───── Information given ─────
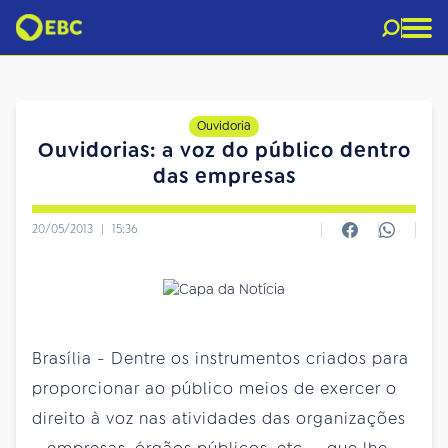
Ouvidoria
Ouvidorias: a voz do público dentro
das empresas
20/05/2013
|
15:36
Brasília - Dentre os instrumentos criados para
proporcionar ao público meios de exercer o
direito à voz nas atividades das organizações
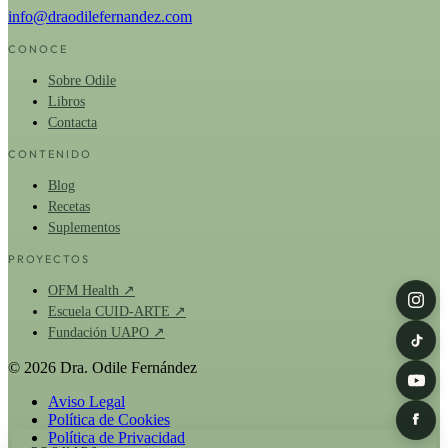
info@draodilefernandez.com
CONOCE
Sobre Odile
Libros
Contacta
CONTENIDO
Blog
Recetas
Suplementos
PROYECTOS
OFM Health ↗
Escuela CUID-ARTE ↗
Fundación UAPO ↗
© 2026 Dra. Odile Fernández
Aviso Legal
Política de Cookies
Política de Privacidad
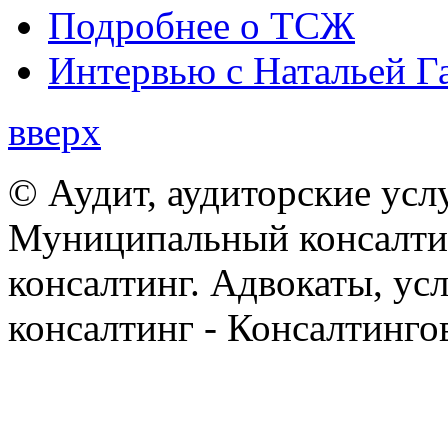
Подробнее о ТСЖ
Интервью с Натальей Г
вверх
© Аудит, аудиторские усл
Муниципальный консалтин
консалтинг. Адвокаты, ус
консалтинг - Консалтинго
─────
───── Information given ─────
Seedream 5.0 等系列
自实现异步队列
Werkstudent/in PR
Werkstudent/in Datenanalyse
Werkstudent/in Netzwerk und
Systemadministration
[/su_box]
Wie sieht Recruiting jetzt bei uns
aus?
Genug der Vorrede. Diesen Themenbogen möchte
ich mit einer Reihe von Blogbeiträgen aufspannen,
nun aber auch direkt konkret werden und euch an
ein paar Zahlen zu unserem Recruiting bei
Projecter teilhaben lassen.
─────
*Request:*
From the line with "info@draodilefernandez.com" up to and including the line with "консалтинг - Консалтинго" above, retype every line exactly and nothing more; leave out the pictures.

*Answer to this exercise:*
info@draodilefernandez.com
CONOCE
Sobre Odile
Libros
Contacta
CONTENIDO
Blog
Recetas
Suplementos
PROYECTOS
OFM Health ↗
Escuela CUID-ARTE ↗
Fundación UAPO ↗
© 2026 Dra. Odile Fernández
Aviso Legal
Política de Cookies
Política de Privacidad
Подробнее о ТСЖ
Интервью с Натальей Г
вверх
© Аудит, аудиторские усл
Муниципальный консалтин
консалтинг. Адвокаты, ус
консалтинг - Консалтинго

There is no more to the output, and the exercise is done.